Gold and Silver's Quiet Christmas Rally
Metals Under the Mistletoe
Today feels like the perfect day to start writing Sound Money Rounds.
Christmas has always been my favorite time of year. And no — not just so I can get lots of presents. It’s about spending time with family and friends, long gorgeous meals, laughing, and just being together. Those are the moments that matter.
That said, there’s probably no other time of year when we feel the strain on our finances quite as clearly.
There are the gifts, of course. But also the rising cost of food to prepare the feasts, the travel expenses, and the quiet pressure to spend a little more than we planned. Most of us feel it, even if we don’t talk openly about it. I know I certainly do.
Now Christmas has come and gone for another year.
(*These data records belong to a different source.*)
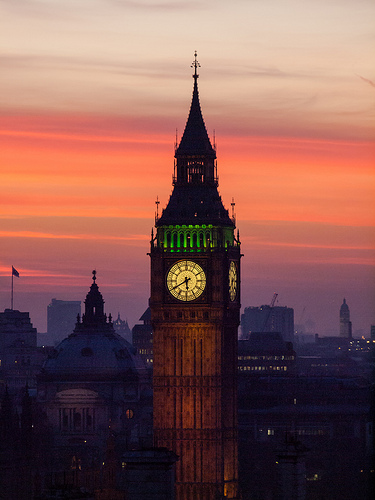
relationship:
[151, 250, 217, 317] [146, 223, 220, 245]
clock on light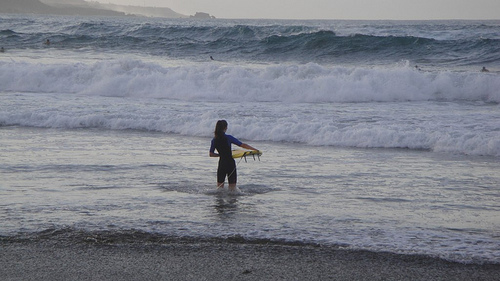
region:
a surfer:
[199, 112, 269, 206]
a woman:
[200, 113, 264, 196]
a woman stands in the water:
[202, 113, 265, 205]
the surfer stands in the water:
[199, 112, 281, 198]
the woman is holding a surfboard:
[199, 114, 267, 215]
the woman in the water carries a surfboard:
[186, 106, 267, 199]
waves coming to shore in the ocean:
[20, 13, 498, 278]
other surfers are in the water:
[31, 24, 497, 91]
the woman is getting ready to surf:
[186, 100, 277, 220]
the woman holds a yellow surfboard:
[194, 106, 286, 216]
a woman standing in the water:
[136, 85, 386, 276]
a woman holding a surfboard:
[149, 61, 272, 276]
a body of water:
[308, 82, 493, 152]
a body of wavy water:
[367, 39, 444, 243]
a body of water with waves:
[307, 20, 444, 181]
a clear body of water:
[297, 25, 404, 139]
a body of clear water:
[262, 25, 456, 275]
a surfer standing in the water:
[147, 93, 391, 233]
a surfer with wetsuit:
[153, 89, 373, 231]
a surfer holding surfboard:
[169, 49, 355, 279]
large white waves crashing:
[291, 68, 342, 106]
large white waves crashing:
[163, 84, 194, 106]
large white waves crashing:
[74, 75, 110, 110]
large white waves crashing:
[423, 76, 461, 103]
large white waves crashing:
[343, 84, 371, 104]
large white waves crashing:
[312, 62, 352, 92]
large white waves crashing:
[61, 61, 105, 96]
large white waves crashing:
[289, 50, 326, 74]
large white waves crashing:
[323, 20, 361, 52]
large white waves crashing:
[54, 65, 86, 96]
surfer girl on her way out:
[195, 110, 248, 190]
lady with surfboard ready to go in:
[180, 115, 255, 206]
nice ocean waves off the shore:
[10, 0, 495, 120]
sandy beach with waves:
[0, 237, 480, 277]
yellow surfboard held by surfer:
[220, 141, 275, 166]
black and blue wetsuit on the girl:
[202, 127, 238, 188]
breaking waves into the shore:
[0, 60, 480, 103]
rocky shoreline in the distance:
[0, 3, 221, 24]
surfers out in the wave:
[391, 57, 488, 87]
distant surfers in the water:
[0, 24, 76, 58]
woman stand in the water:
[194, 107, 267, 195]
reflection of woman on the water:
[204, 185, 251, 225]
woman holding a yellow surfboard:
[194, 111, 266, 199]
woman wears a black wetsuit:
[194, 111, 269, 192]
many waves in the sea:
[7, 3, 488, 125]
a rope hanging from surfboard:
[208, 148, 255, 193]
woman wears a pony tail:
[203, 111, 265, 197]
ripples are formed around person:
[159, 171, 289, 203]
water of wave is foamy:
[7, 50, 495, 102]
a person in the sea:
[467, 59, 497, 79]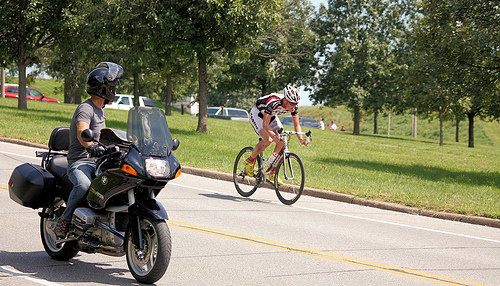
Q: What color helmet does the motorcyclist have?
A: Black.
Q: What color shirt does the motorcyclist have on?
A: Gray.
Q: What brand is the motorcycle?
A: BMW.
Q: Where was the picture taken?
A: On a street.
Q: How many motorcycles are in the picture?
A: 1.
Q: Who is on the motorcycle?
A: A man.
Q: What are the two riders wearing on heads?
A: Helmets.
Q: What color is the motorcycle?
A: Black.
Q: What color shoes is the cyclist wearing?
A: Yellow.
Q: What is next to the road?
A: Grass.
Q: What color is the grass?
A: Green.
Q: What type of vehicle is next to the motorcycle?
A: A bicycle.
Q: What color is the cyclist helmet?
A: White.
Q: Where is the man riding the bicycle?
A: Street.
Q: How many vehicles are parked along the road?
A: Four.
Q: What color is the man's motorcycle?
A: Black.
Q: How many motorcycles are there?
A: One.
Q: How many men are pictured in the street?
A: Two.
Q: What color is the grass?
A: Green.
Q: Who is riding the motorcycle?
A: A man.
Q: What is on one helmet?
A: A visor.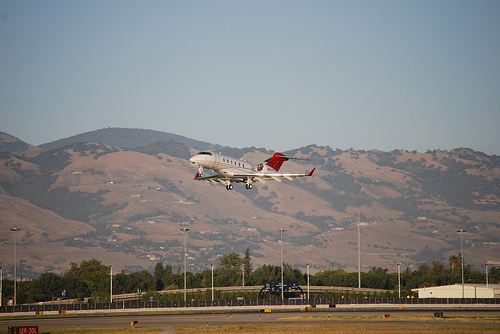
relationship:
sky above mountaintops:
[5, 7, 498, 152] [0, 121, 497, 189]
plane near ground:
[184, 149, 316, 191] [1, 304, 497, 331]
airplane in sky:
[186, 143, 318, 191] [5, 1, 492, 138]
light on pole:
[179, 222, 193, 235] [176, 222, 193, 318]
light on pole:
[449, 230, 471, 237] [460, 237, 463, 297]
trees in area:
[7, 254, 487, 320] [3, 285, 492, 332]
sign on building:
[239, 266, 321, 307] [409, 277, 485, 306]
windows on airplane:
[196, 149, 213, 156] [187, 150, 315, 191]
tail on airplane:
[260, 150, 295, 172] [158, 114, 389, 217]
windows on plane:
[218, 154, 250, 166] [166, 133, 373, 232]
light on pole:
[7, 223, 26, 235] [10, 232, 20, 306]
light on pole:
[180, 227, 189, 232] [180, 232, 190, 304]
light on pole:
[207, 259, 217, 268] [207, 267, 217, 299]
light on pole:
[273, 225, 289, 234] [275, 230, 288, 303]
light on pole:
[457, 229, 467, 232] [455, 232, 467, 304]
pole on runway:
[10, 232, 20, 306] [1, 305, 499, 326]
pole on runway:
[180, 232, 190, 304] [1, 305, 499, 326]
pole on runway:
[207, 267, 217, 299] [1, 305, 499, 326]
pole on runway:
[275, 230, 288, 303] [1, 305, 499, 326]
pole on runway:
[455, 232, 467, 304] [1, 305, 499, 326]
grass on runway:
[4, 281, 492, 332] [2, 300, 483, 331]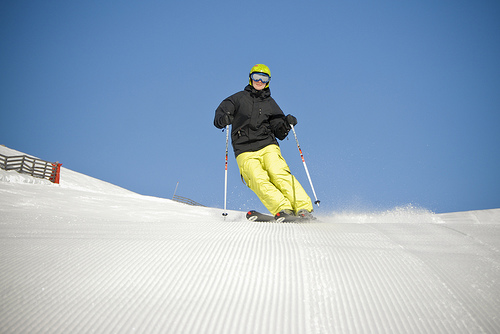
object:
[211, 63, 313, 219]
man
But while much of the world is still in holiday mode — taking a breather, enjoying time off, and playing with their new toys — something else continues quietly in the background.
Gold and silver, the monetary metals that have served societies for thousands of years, are rising again – reminding us all what real money is.
A few people will be celebrating this as good news. And if you were nice enough for the Fatman and found a little of that shiny metal under the tree, you’ll probably be feeling especially cheerful as well.
But that misses the deeper point.
It’s not simply that gold and silver are “going up.” It’s that the value of our currency — the credit represented by the cash in our wallets and our bank accounts — is going down. What’s really changing isn’t the metal, but the measuring stick we’ve been using to value them.
The purchasing power of our currency is quietly diminishing. And this isn’t unique to one country — it’s a feature of all modern fiat currencies. As Voltaire once observed, paper money eventually returns to its intrinsic value of zero. This influential thinker noted that when governments print excess money to cover debts, trust erodes and the paper becomes worth less and less.
I often try to explain this to one of my older brothers. He’s hard work — God bless him — but I still love him. It’s not that life is suddenly more luxurious or that we’re consuming more than we used to. It’s that we need more paper, more plastic, and more digits on a screen just to buy the same things year after year.
Most of us remember it clearly. When a few coins could buy you an ice cream at the corner store. When the cost of a full shopping trolley felt manageable. When grabbing takeaway didn’t make your jaw drop. When saving felt possible.
And if Christmas felt expensive this year, it’s almost certain it will feel even more expensive next year.
Once you start looking at money this way, that gold and silver function as real money and preserve purchasing power over time — and begin to understand how our currency really works — it’s hard to unsee it. You realise it’s about far more than prices simply “going up.”
This is the quiet story of money, and why it matters — especially at Christmas.